The defendant’s contention that, because the statute of limitations has run, the amendment is futile must also fail. To the contrary, the action relates back under rule 15 (c) to the date of the original complaint. The fact that a new action would be barred by the statute of limitations is a reason to permit the amendment. Rafferty v. Sancta Maria Hosp., 5 Mass. App. Ct. 624, 627 (1977).

Rule 15(c) provides that an amendment will relate back whenever the claim asserted in the amended pleading “arose out of the conduct, transaction or occurrence set forth or attempted to be set forth in the original pleading.” Massachusetts has an unusually liberal relation-back policy which is considerably more so than the Federal practice.
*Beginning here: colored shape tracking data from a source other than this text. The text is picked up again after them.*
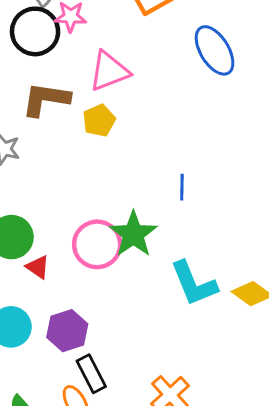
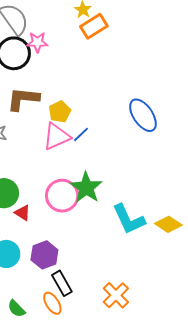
blue ellipse: (215, 50) -> (143, 115), moved
pink triangle: (109, 71) -> (57, 136), moved
blue line: (182, 187) -> (81, 134), moved, turned 48

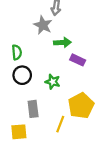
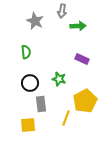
gray star: (43, 25) -> (35, 21), moved
green arrow: (62, 43) -> (78, 26), moved
black circle: (22, 75) -> (30, 83), moved

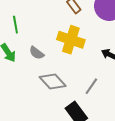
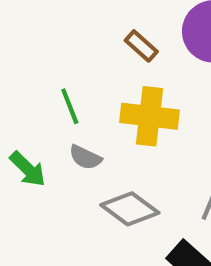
green line: (15, 25) -> (70, 106), moved

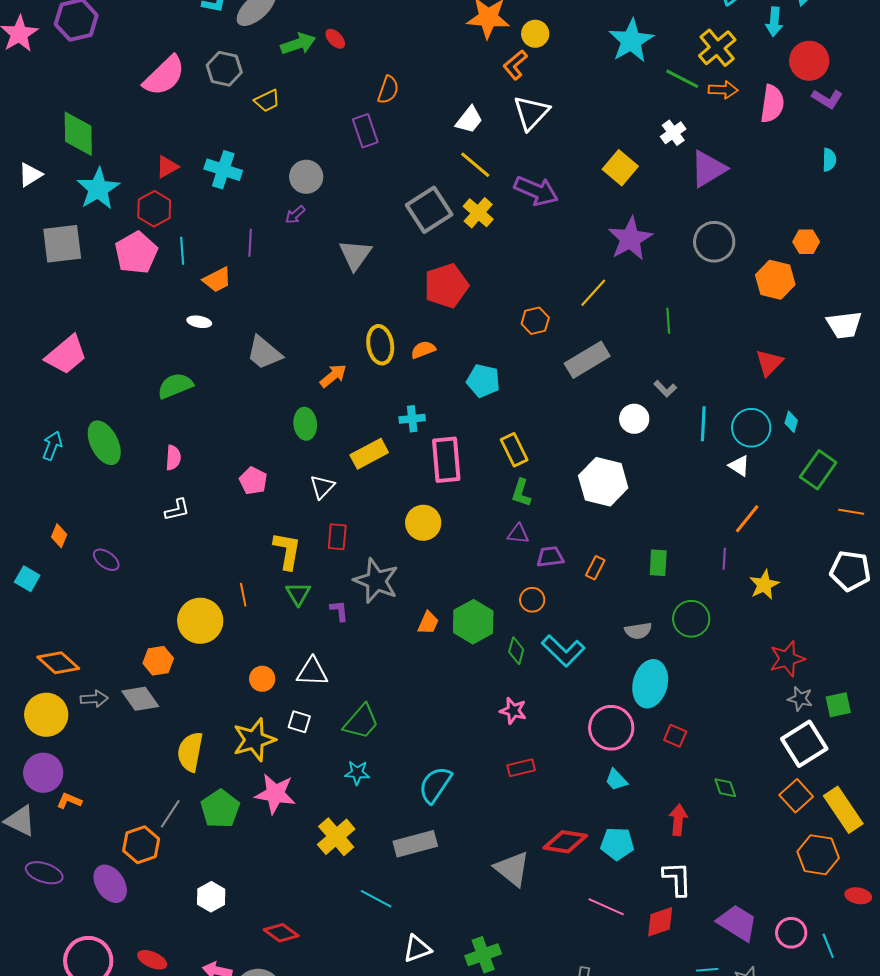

Ward v. Hercules, 75 F.R.D. 455, 457 (D. Mass. 1977). The Massachusetts rule is that an amendment relates back where “the cause of action for which the suit was brought was the injury, and the plaintiff intended to bring it against the party liable for the injury.” Covel v. Safetech, Inc., 90 F.R.D. 427, 429 (D. Mass. 1981), citing McLaughlin v. West End St. Ry., 186 Mass. 150 (1904). See also Wadsworth v. Boston Gas Co., 352 Mass. 86, 89 (1967).

Despite the difference between the theory of the amended complaint and that of the original complaint, it is clear that the plaintiffs intended to bring an action against the party or *47parties liable for the injuries they had sustained when the forklift toppled over. As the plaintiffs’ products liability claim arose out of that same “occurrence”, Clark thus may be considered a transaction-related defendant. See Cimino v. Milford Keg, Inc., 385 Mass. 323, 333 (1982).

Furthermore, the judge’s determination that the potential prejudice to Clark was of insufficient weight to prevent allowance of the motion was within the broad discretion afforded the judge who heard all the evidence.7 Cimino v. Milford Keg, Inc., 385 Mass. at 333. See also McGrath v. Stanley, 397 Mass. 775 (1986) (defendants in tort action not barred from seeking contribution from public entity against whom plaintiff’s claims had been barred).

Order allowing amendment of complaint affirmed.

‘The plaintiffs, of course, could have made the denial of that motion a ground in any appeal they might have taken.

A new action initiated by the plaintiffs against Clark would have been barred by the statute of limitations.

We are not asked to comment upon the plaintiffs’ decision to proceed in this manner, rather than appealing the denial of their earlier motion to add Clark as a party defendant.

“The better view is that after a judgment of dismissal plaintiff must move under Rules 59 (e) or 60 (b) to reopen the judgment.” 3 Moore’s Federal Practice par. 15.10, at 15-107 (2d ed. 1985).

A difference is that Mass.R.Civ.P. 15 (a) specifically limits the right of amendment “as a matter of course” to the situation where there has not been an order of dismissal. Smith & Zobel, Rules Practice § 15.13(1974).

The plaintiffs’ argument that the pre-rules definition of judgment should be applied is not persuasive, considering that the adoption of the rules brought a new and different definition of “judgment” and “final judgment” distinct from preexisting practice. Mass.R.Civ.P. 54(a), 365 Mass. 820 (1974). See Peak v. Massachusetts Bay Transp. Authy., 20 Mass. App. Ct. 726, 729 (1985).

The judge noted that this was the second attempt to add Clark, speculating that the pretrial motion, brought on the eve of trial, was denied on the grounds of judicial economy.